Assigned task = Present exactly, and only, the lines running from the line that contains "left elbow: (639, 411)" through the end of the entries below.

Data extracted from a collection:
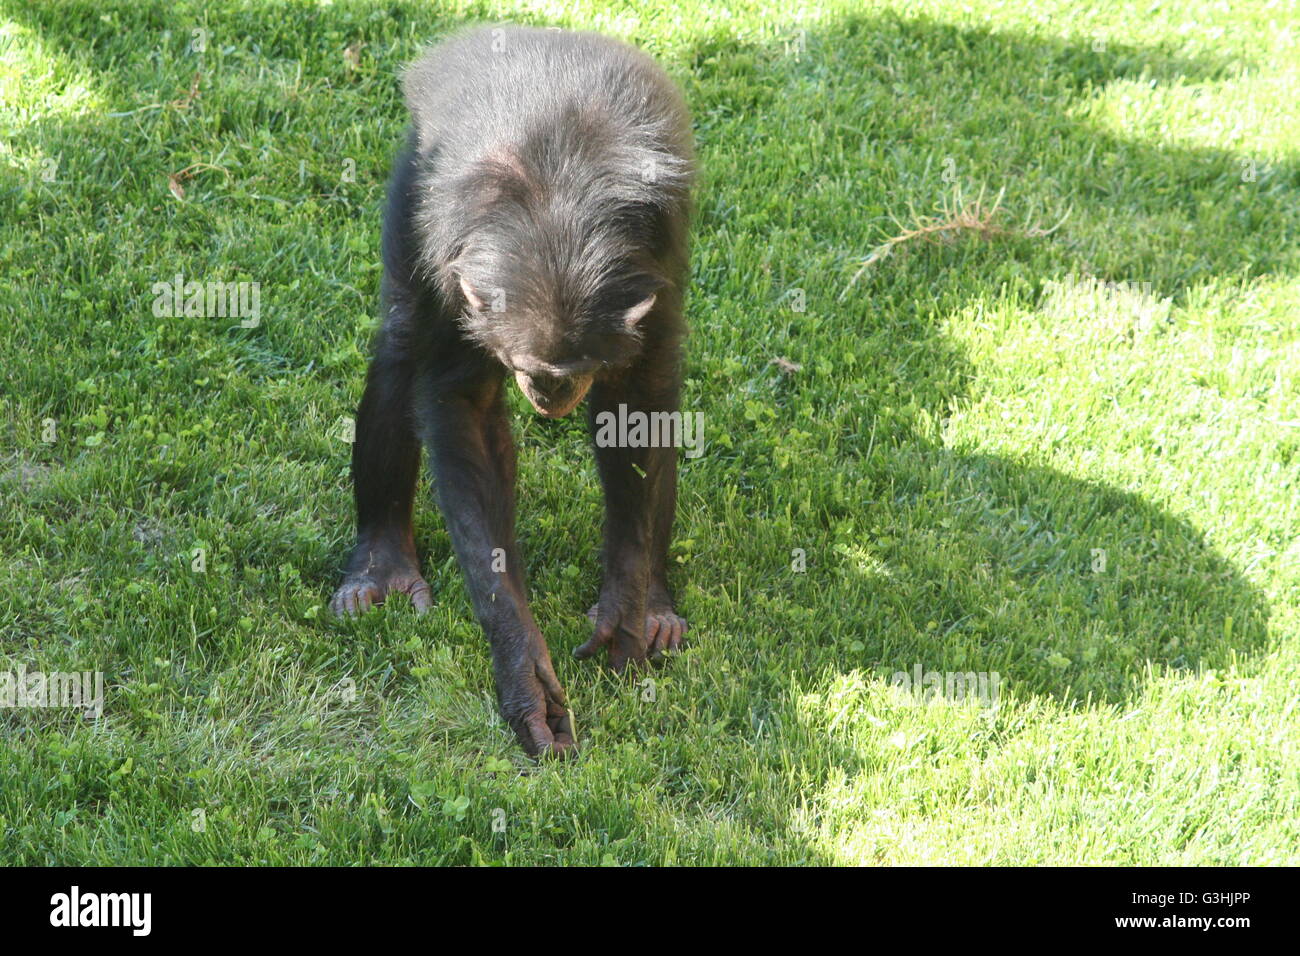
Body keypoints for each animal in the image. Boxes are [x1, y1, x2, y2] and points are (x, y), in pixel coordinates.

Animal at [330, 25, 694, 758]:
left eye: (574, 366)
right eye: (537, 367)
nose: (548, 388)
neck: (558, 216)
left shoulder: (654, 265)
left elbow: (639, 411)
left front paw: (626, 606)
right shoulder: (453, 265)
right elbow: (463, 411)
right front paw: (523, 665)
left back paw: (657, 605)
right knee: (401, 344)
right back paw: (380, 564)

Result of the task =
left elbow: (639, 411)
left front paw: (626, 606)
right shoulder: (453, 265)
right elbow: (463, 411)
right front paw: (523, 665)
left back paw: (657, 605)
right knee: (401, 344)
right back paw: (380, 564)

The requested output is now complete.